During the interwar period, Nzhdeh was published extensively in Western Armenian and Bulgarian newspapers. Among other things, he wrote about the classics of Bulgarian poetry, including about Peyo Yavorov who glorified the fate of the Armenians.
He also wrote the poem “Armentsi” (“Armenians”), which is known to every Bulgarian schoolchild. Nzhdeh also was one of those who in the 30s organized a fundraiser for the monument to Yavorov, which was erected in the same years in Sofia.
“If Peyo Yavorov became the symbol of our brotherhood from the Bulgarian people, then from our side, I think, it was Garegin Nzhdeh,” Aleksanyan added.
Soon, Aleksanyan wants to solemnly open a monument to Nzhdeh in the complex “Yard of the Cyrillic Alphabet” in the city of Pliska (the ancient capital of Bulgaria). Here, Aleksanyan has erected monuments to writers writing in Cyrillic. Among them are classical representatives of Bulgarian, Russian, Serbian literature, and writers of the peoples of Russia.
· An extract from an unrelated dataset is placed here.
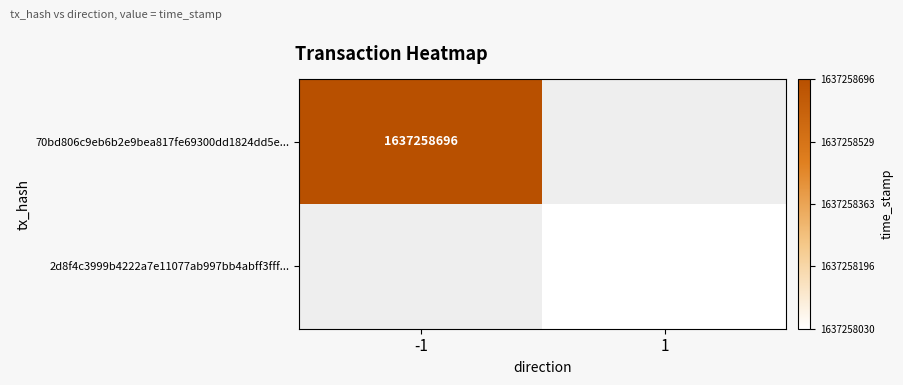

Reading left to right, list all the values displayed in this chart.

70bd806c9eb6b2e9bea817fe69300dd1824dd5e: -1	1637258696
2d8f4c3999b4222a7e11077ab997bb4abff3fff: 1	1637258030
Recently, a monument to Armenian writer Leonid Gurunets (a participant in the Great Patriotic War, a native of Nagorno-Karabakh), who wrote in Russian, appeared here too.
“Now, I want to erect a monument to Garegin Nzhdeh because in the interwar period, he was an active publicist, published a lot in Bulgarian, and left a significant mark on Bulgarian public thought. This way, Bulgarians will be able to get to know the hero of our two peoples even better,” added Aleksanyan.
In Bulgaria, Nzhdeh not only wrote – he was written about as well. In one of the issues of the newspaper “Bulgarian Volunteer” from 1938, the march of Turkish prisoners of war in 1912 was enthusiastically described.
“The Kardzhali corps of Mehmed Yaver Pasha was surrounded by brave Bulgarian and Armenian militiamen on November 15, 1912. The Bulgarian people had been under Turkish rule for 500 years, and the Armenian people for 700 years.
Can you imagine what satisfaction the Bulgarian and Armenian soldiers felt when, for about three hours, 12 thousand askaris were walking in front of them with their heads bowed? This can only be understood by a direct observer of what was happening,” writes the essayist of the newspaper.
This battle took place near the Turkish village of Merhamli. And thanks to Garegin Nzhdeh, the uninvited guests were driven out of here as well. Now, this village is Greek – it is called Peplos and is located near the city of Alexandroupoli.
The monument-bust of Nzhdeh is ready – in fact, it was made not by an Armenian but by a Bulgarian, an internationally famous sculptor. Its opening is to be held right after the passenger traffic in the world begins to recover.
In the second homeland of Nzhdeh, everything is ready – both the monument and the spot for it. And the land for the pedestal was brought from his first homeland – from Mount Khustup in Zangezur.